The inside was dim, but not yet dark; the streetlight in the window provided a vague general illumination, and a small lamp with a carved base sat on the countertop beside the till, the center of a brighter glow. Beside that light sat Brendan, a white-haired figure with a young face and hands. The right side of his face was in relative shadow, half-hiding the splotchy, faded maroon discoloration which covered that eye and spread down the side of his head and neck, disappearing under the collar of his white turtleneck. A long, loose green scarf was wound around his shoulders, the tasseled ends hanging behind the counter as he bent over his work. He tallied receipts from the day's sales, listening for the click of the back door opening.
Brendan had nearly finished his book-keeping when that very sound caught his ear. He straightened and looked toward the curtain which hung over the divide between storefront and the back room.
"Hello?" he called softly.
"It's me," responded a familiar voice, and Brendan relaxed minutely.
"Everyone's upstairs. Tell them I'll be up soon – I'm nearly done."
No reply was given, but Brendan heard the back staircase creaking. Within ten minutes he had turned off the light, drawn blinds down the window, and followed. The quiet sound of voices reached him on the stairs, but it wasn't until he was halfway up that the words became clear.
"—not saying that we should stop, but are you sure this is a good idea? It's too soon after we hit Blue Circle. That one actually made the inter-world news; they're going to be paying attention now."
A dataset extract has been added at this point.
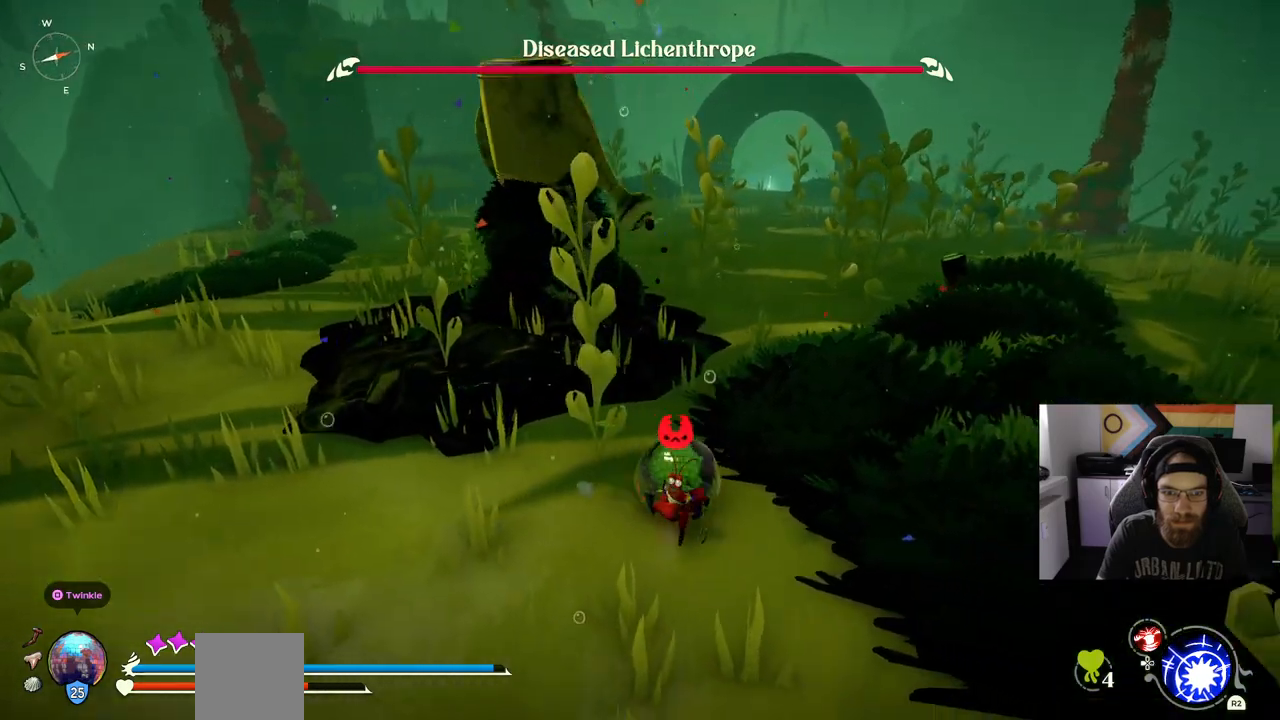
{"buttons": ["CIRCLE"], "left_stick": "down", "right_stick": "center", "events": [[17, "left_stick", "down"], [50, "CIRCLE", "down"]]}
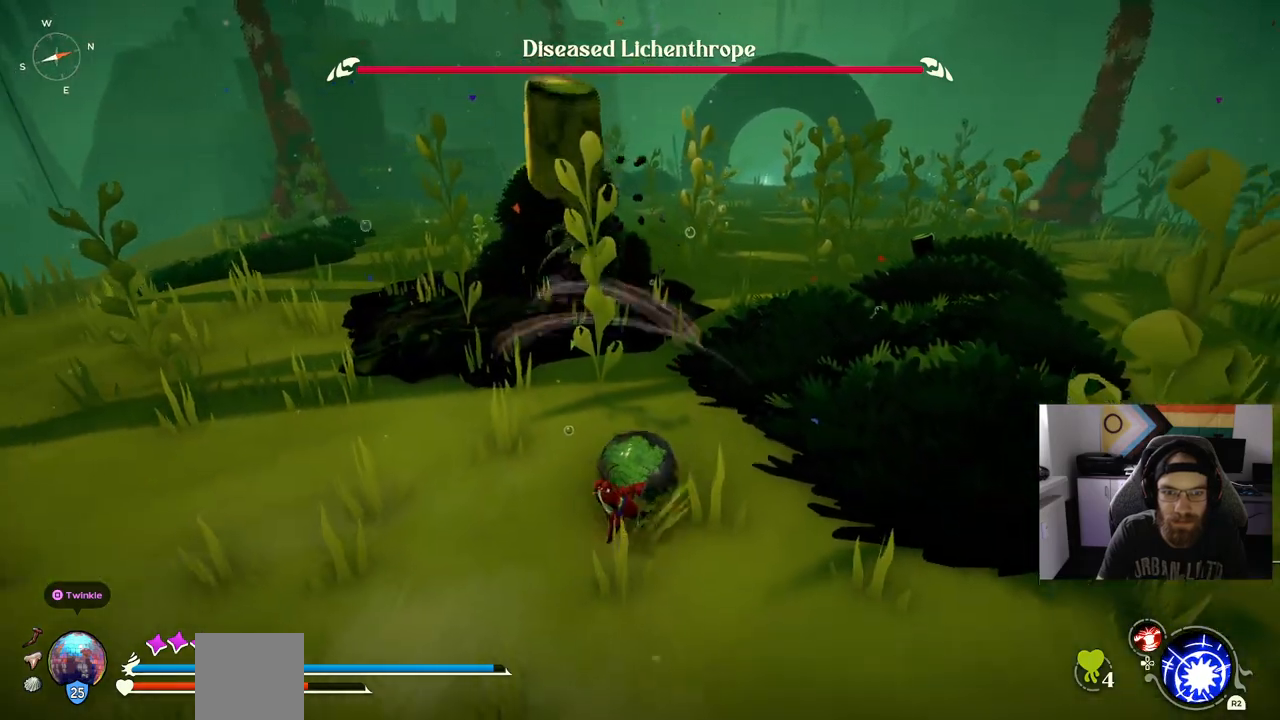
{"buttons": ["CIRCLE"], "left_stick": "left", "right_stick": "center", "events": [[67, "left_stick", "left"]]}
Brendan emerged from the stairwell and leaned against the wall. The speaker he had heard – a tall, ruddy-furred male Virulk named Baldo – sat on the faded beige couch almost directly across the room from him. Beside him sat Clovis, the owner of the Pottery and their Hand's official leader. He was looking sternly up at Baldo, and the image suddenly struck Brendan as absurdly amusing; even sitting, Clovis was hardly taller than Baldo's elbow. Like the Rants, the Teika were a small-statured race.
"But that's exactly why we are heading out now. Any extra security will still be new; Rowan can find the holes easily. Plus, people will see these demon-makers attacked and they'll start wondering why. Between that and the number of creatures gone rogue in the last year, the Vylte'll have too much to explain away."
"Don't count on that, Clovis," Jaya said, emerging from the small bathroom. She was dressed in a brown trench coat and hood, with a baldric coated in metal plates slung over her right shoulder. Her hawk mask was tucked under one arm, and an empty black backpack swung from her hand. "My parents saw that broadcast, and it didn't change their minds at all. Hi, Brendan."
He lifted a hand. Baldo and Clovis returned to their discussion of the night's plans.
"Hey. Want me to stash your bag?"
"No, I've got it. You get suited up. Everybody else is ready."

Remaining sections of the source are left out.